#### EXERCISE DATA:
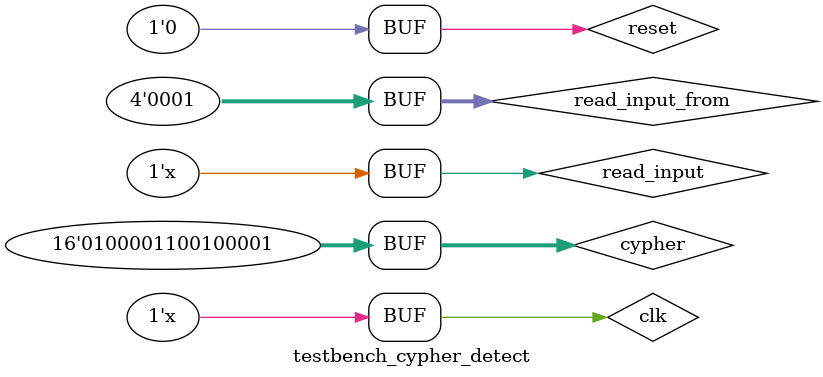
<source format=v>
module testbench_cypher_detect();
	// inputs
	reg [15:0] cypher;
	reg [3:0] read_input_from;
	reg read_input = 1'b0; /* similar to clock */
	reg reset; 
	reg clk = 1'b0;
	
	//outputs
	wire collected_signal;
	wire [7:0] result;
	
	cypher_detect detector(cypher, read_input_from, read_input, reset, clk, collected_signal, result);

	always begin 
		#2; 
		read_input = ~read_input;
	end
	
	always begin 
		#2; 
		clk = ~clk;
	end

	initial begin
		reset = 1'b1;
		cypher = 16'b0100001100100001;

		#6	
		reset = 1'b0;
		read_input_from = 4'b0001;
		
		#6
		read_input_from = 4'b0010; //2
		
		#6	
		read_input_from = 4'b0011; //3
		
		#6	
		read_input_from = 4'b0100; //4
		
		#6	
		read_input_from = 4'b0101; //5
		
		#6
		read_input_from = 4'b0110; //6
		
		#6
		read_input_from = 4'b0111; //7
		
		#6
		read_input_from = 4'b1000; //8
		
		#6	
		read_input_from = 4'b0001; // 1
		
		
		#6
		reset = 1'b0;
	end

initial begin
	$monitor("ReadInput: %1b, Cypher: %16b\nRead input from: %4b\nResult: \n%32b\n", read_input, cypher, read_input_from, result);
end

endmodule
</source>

...

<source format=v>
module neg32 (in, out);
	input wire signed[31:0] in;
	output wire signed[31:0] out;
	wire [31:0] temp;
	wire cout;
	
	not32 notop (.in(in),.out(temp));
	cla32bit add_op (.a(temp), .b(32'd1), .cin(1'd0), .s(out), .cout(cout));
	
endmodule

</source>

--

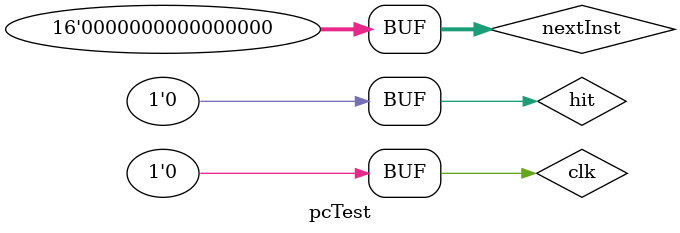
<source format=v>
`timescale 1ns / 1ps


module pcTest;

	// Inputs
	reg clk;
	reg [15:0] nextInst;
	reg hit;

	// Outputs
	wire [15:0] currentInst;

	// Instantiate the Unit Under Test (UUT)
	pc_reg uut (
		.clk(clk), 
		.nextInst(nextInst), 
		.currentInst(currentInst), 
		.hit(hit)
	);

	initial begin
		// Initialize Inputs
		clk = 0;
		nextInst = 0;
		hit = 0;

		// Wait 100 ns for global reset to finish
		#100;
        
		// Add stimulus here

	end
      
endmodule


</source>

#### TASK BRIEF:
How many of the lines above include the string "reset"? Only the number should be written.

#### SOLUTION TO THE PROBLEM:
6